Monday, December 26, 2011

Welcome Michael and Tamara










Michael and Tamara were visiting us from Minneapolis and we decided to have a dinner for them. Robert and Darryl joined us.

We started with Mini-Potato Pancakes topped with smoked Salmon and Caviar and Crème Fresh. This is an easy appetizer made even easier by using frozen potato pancakes! We used Linda’s Gourmet Latkes. We purchased them at Whole Food. Not as good as homemade, but a whole lot cleaner, with no splattered fat from the frying.

For the main course we started with Butternut Squash And Tomato Soup from The Foods of Morocco by Paula Wolfert. This is an incredible soup. Everyone swoons over it. It has the flavor of butternut squash but is kicked up to an entirely different level by the addition of the Harissa Spice mixture that we bought at McCall’s Meat and Fish. You just keep adding the Harissa until you reach the level of heat that you like. You can find the recipe for the soup in our blog of Nov. 5, 2011. Click the date to get the recipe.

For the main course we served: Lamb Steamed With Preserved Lemon And Cumin from Moro The Cookbook by Sam & Sam Clark. This is one of our all time great Moroccan recipes from a favorite restaurant in London. You can get the recipe from our blog of: Feb. 10, 2010. Click the date to get the recipe. We served it with couscous. The lamb was perfect. This is one of those slow roasted dishes. We simply put the meat in a clay pot with the spices and put the dish in the oven for over 7 hours. The meat was succulent, falling off of the bone.

For dessert we served our annual dessert: Mary Ann’s Fruitcake from: Craig Claiborne’s The New York Times Cookbook. This cake is great. Everyone loves it. We usually make it the first week of December then and start to eat it around Christmas. It keeps well, is great toasted and also freezes. I also like making it, because I work the dough with my hands and it is like playing with putty. This is a winner! You can find the very easy recipe in our blog of: Jan. 1, 2011.

DATASET ENTRIES:
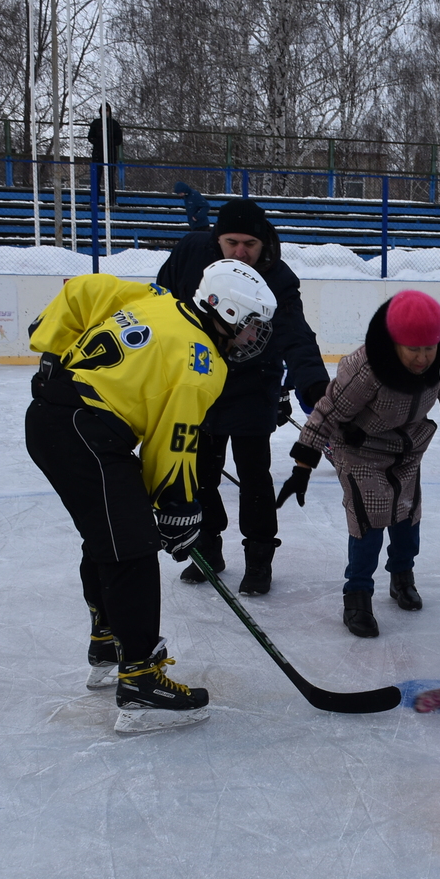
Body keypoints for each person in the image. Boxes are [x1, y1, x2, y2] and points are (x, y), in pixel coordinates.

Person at [24, 262, 278, 732]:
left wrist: (51, 346)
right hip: (83, 430)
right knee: (131, 547)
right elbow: (173, 443)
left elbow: (85, 289)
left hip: (56, 419)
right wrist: (179, 508)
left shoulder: (159, 298)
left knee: (110, 534)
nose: (252, 339)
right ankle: (140, 679)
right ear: (224, 312)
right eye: (250, 327)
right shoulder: (201, 361)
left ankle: (108, 637)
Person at [156, 197, 330, 596]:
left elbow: (297, 337)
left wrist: (316, 387)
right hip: (198, 381)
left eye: (249, 244)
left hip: (254, 384)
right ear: (216, 238)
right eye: (231, 242)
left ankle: (259, 558)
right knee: (201, 474)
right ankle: (208, 547)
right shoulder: (190, 254)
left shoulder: (279, 278)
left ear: (263, 242)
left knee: (254, 477)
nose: (240, 252)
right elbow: (159, 302)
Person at [277, 290, 440, 637]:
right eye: (413, 350)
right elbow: (327, 410)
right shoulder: (367, 369)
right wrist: (303, 463)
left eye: (428, 349)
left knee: (407, 518)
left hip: (408, 448)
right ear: (394, 343)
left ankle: (402, 576)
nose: (422, 359)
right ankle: (357, 595)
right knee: (369, 524)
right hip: (361, 451)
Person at [86, 105, 123, 198]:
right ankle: (95, 199)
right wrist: (99, 142)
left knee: (110, 178)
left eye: (107, 110)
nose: (105, 112)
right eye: (103, 110)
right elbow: (90, 137)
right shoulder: (96, 123)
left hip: (110, 154)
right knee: (96, 178)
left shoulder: (114, 124)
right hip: (98, 154)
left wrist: (109, 142)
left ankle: (111, 199)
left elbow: (119, 140)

WHAT TO WORK ON:
Copy out the blog post above about the dinner for Michael and Tamara word for word, from its date line through its final sentence.

ANSWER SPACE:
Monday, December 26, 2011

Welcome Michael and Tamara










Michael and Tamara were visiting us from Minneapolis and we decided to have a dinner for them. Robert and Darryl joined us.

We started with Mini-Potato Pancakes topped with smoked Salmon and Caviar and Crème Fresh. This is an easy appetizer made even easier by using frozen potato pancakes! We used Linda’s Gourmet Latkes. We purchased them at Whole Food. Not as good as homemade, but a whole lot cleaner, with no splattered fat from the frying.

For the main course we started with Butternut Squash And Tomato Soup from The Foods of Morocco by Paula Wolfert. This is an incredible soup. Everyone swoons over it. It has the flavor of butternut squash but is kicked up to an entirely different level by the addition of the Harissa Spice mixture that we bought at McCall’s Meat and Fish. You just keep adding the Harissa until you reach the level of heat that you like. You can find the recipe for the soup in our blog of Nov. 5, 2011. Click the date to get the recipe.

For the main course we served: Lamb Steamed With Preserved Lemon And Cumin from Moro The Cookbook by Sam & Sam Clark. This is one of our all time great Moroccan recipes from a favorite restaurant in London. You can get the recipe from our blog of: Feb. 10, 2010. Click the date to get the recipe. We served it with couscous. The lamb was perfect. This is one of those slow roasted dishes. We simply put the meat in a clay pot with the spices and put the dish in the oven for over 7 hours. The meat was succulent, falling off of the bone.

For dessert we served our annual dessert: Mary Ann’s Fruitcake from: Craig Claiborne’s The New York Times Cookbook. This cake is great. Everyone loves it. We usually make it the first week of December then and start to eat it around Christmas. It keeps well, is great toasted and also freezes. I also like making it, because I work the dough with my hands and it is like playing with putty. This is a winner! You can find the very easy recipe in our blog of: Jan. 1, 2011.